Depois do almoço, juntavam-se as raparigas para estudar num café meio manhoso, que ficava no primeiro andar de um prédio antigo. Por não ter porta direta para a rua e nunca se saber quem se iria encontrar lá em cima, o local ganhou fama duvidosa. Na verdade, embora em certas noites lá se fizessem muitas e boas farras, a maior parte do tempo era um local sossegado, onde se podia, entre conversas banais e risinhos abafados, encontrar o silêncio suficiente para rever matérias e preparar exames. O café era mais do que o ponto de encontro e de convívio. Era uma espécie de casa comum.

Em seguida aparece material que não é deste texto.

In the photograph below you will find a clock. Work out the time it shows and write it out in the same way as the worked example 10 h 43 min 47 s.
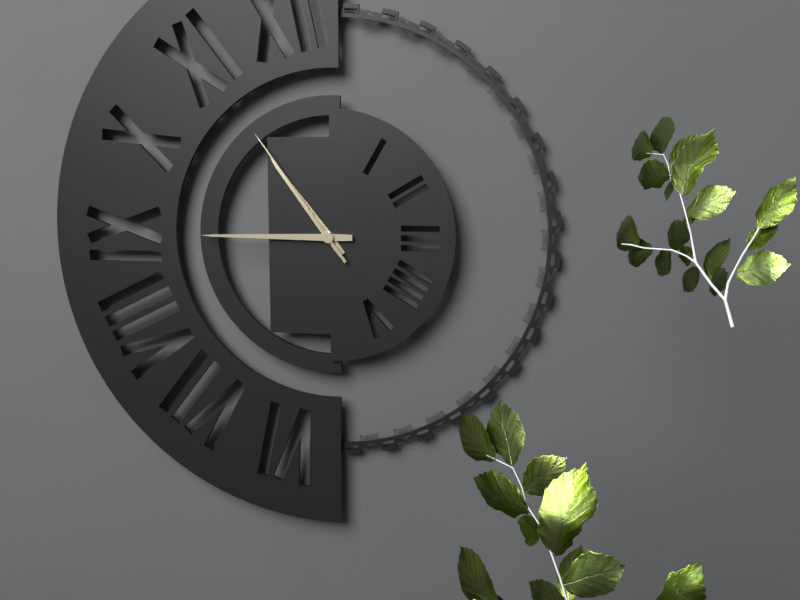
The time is 10 h 45 min 54 s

Foi no final de uma dessas tardes, depois de voltarem com uma nota no bolso e disposição para pagar tostas mistas a toda a gente, que alguém deu a entender que ela estava a precisar de ter uma conversa privada comigo. Os recados enviados por portas travessas, conhecidos como “indiretas”, eram frequentes quando se queria tratar de assuntos sentimentais. Muito senhores do nosso nariz, acreditávamos ser donos de uma maturidade que ainda não tínhamos. Vivíamos em fase de transição, tentando conciliar as relações amorosas que iam surgindo, com relação geral de amizade que unia o grupo. Os amores entre amigos traziam instabilidade e eram em simultâneo uma consequência e uma ameaça à união. Pensei, por isso, que talvez ela me quisesse falar do seu interesse por algum dos rapazes, para deixar claras as suas intenções e prevenir mal-entendidos caso eu também estivesse interessada nele. A conversa insinuada, não aconteceu nesse dia nem no domingo, quando era hábito irmos todos juntos ao cinema. Pareceu-me até que evitava estar a sós comigo. Passou uma semana sem que me dissesse o que tinha a dizer.
No sábado seguinte esperei ao fundo das escadas e fui eu que pedi para falar com ela em particular, enquanto os outros subiam para o café.
[...]
Foi tempo de descoberta. Não sou em contraponto nem sigo a voz corrente, e se agora sei que não posso responder inteira ao amor que me oferecia, não foi sem conhecer que o recusei. O grupo separou-se, a amizade mantém-se.